Many thanks for sharing this! Very interresting and good information. I had just tested your Studer cloud RESTful integration examples found at your another post. I got the samples working right away, no issues.
I shall certainly try this when I have time.
Glad to hear that you got the previous cloud approach working quickly. Please let me know if you make any improvements in this local one. Also give thanks to Zocker, the owner of the Xcom-LAN library functions. He is the one that did the heavy lifting.
Thank you so much for sharing your work on that.
I tried your step by step instructions but get stuck on the read test with that :
If you exit python, then run “pip list” at the command prompt, does xcom_proto 0.3.3 appear on the list of installed packages?
after the
houseload = xcom.getValue(param.AC_POWER_OUT)
try hitting the enter key and wait for the “>>>” python prompt to appear before you enter the print commands.
Also, check that your Moxa is configured like this where you have added the ip address of the machine that is running the python script on the destination ip address line 2. Also the data packing section of the Moxa configuration should be the same as shown.
Thank you for your answer. I tried with Python prompt line by line but still the same problem. Probably a Python problem. I will reinstall xcom lan library.
my Moxa config is as shown in your answer.

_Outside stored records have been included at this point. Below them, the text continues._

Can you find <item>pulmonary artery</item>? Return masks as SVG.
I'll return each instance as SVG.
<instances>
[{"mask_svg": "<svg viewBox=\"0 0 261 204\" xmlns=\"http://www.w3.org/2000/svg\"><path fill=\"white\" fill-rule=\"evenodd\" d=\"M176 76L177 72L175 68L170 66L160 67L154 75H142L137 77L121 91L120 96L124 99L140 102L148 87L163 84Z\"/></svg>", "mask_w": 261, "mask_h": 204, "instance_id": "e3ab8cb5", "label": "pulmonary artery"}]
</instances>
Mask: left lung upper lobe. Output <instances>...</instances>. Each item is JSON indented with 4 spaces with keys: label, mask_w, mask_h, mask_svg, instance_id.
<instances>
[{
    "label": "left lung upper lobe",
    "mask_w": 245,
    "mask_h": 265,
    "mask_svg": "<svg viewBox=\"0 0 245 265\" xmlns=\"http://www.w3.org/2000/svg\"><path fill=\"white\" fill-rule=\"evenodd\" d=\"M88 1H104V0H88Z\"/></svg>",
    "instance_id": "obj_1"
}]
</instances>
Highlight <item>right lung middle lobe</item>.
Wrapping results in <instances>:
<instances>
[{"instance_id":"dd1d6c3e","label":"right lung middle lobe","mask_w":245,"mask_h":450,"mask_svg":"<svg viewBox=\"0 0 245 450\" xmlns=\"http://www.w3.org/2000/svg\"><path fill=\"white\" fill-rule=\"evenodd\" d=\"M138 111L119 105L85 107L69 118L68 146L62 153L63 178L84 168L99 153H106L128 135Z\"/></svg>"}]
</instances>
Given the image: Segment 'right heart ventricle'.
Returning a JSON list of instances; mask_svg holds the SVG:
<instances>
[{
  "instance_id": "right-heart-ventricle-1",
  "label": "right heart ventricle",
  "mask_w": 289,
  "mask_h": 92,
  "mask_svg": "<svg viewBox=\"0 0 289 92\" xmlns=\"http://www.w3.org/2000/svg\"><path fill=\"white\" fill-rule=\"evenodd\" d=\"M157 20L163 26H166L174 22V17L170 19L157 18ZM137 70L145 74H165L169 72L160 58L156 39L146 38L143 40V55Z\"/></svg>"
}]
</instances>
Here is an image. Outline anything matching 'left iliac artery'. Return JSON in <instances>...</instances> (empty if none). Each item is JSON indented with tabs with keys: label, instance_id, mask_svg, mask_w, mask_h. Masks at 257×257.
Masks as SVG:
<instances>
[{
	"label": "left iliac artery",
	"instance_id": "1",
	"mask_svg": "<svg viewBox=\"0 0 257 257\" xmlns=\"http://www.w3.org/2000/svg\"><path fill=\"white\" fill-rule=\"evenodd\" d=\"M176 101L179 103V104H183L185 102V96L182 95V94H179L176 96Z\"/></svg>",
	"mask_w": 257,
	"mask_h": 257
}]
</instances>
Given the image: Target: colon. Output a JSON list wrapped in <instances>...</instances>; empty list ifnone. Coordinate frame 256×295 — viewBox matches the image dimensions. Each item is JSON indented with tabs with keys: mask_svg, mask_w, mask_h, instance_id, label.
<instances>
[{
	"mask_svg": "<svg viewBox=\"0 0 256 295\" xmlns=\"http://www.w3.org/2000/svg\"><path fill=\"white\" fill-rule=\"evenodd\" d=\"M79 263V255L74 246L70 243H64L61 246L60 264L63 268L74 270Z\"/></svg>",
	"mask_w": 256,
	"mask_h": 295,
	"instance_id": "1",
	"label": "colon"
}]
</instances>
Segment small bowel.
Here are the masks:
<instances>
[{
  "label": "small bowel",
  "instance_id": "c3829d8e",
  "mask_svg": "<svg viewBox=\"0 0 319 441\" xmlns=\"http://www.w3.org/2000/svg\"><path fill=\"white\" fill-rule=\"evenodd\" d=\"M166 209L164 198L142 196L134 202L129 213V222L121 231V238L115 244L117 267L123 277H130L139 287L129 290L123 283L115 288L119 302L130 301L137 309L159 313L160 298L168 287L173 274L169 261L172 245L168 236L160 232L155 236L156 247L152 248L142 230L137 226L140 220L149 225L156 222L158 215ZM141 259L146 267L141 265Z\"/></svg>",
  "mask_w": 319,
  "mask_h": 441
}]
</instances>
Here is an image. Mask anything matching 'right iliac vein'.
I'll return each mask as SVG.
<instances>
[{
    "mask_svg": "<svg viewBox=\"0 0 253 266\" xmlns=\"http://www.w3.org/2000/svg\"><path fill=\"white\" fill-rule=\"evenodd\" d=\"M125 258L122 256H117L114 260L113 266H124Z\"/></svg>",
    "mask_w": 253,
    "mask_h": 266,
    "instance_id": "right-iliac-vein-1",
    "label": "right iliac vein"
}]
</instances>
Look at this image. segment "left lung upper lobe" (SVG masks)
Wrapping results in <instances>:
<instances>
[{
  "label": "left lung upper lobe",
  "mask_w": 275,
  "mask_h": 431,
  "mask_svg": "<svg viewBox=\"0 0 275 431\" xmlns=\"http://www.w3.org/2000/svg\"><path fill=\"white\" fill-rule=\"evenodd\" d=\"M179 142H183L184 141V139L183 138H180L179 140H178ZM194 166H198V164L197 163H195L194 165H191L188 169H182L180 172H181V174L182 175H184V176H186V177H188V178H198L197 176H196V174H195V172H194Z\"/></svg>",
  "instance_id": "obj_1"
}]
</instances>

Had you also run these three import commands prior to all other python commands?
Yes I did.
I tried to reinstall xcom-protocol-master.zip. I still have same error.
By the way thank you very much for your Studer RESTFUL tutorial, It is working very well for me : ( https://community.home-assistant.io/t/studer-innotec-solar-components-integration )
I just tried it and found that from the command prompt, I have to execute the assign statements separate from the print statements. Try entering:
with XcomLANTCP(port=4001) as xcom:
soc = xcom.getValue(param.BATT_SOC)
gridpower = xcom.getValue(param.AC_POWER_IN)
houseload = xcom.getValue(param.AC_POWER_OUT)
Then hit the return key to get back the python command prompt “>>>”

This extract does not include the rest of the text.